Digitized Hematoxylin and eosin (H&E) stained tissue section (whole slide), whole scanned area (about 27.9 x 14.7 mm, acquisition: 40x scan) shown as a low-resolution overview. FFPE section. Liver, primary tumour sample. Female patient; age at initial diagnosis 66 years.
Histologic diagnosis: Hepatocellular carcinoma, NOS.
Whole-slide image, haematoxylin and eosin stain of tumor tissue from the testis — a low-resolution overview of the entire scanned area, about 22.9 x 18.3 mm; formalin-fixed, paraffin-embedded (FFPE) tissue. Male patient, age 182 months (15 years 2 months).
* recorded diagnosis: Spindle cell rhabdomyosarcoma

#### Description of the task:
Your task is to retype, exactly and only, the lines from the one with "Whole-slide image, haematoxylin" through the final line above.

#### Finished exercise:
Whole-slide image, haematoxylin and eosin stain of tumor tissue from the testis — a low-resolution overview of the entire scanned area, about 22.9 x 18.3 mm; formalin-fixed, paraffin-embedded (FFPE) tissue. Male patient, age 182 months (15 years 2 months).
* recorded diagnosis: Spindle cell rhabdomyosarcoma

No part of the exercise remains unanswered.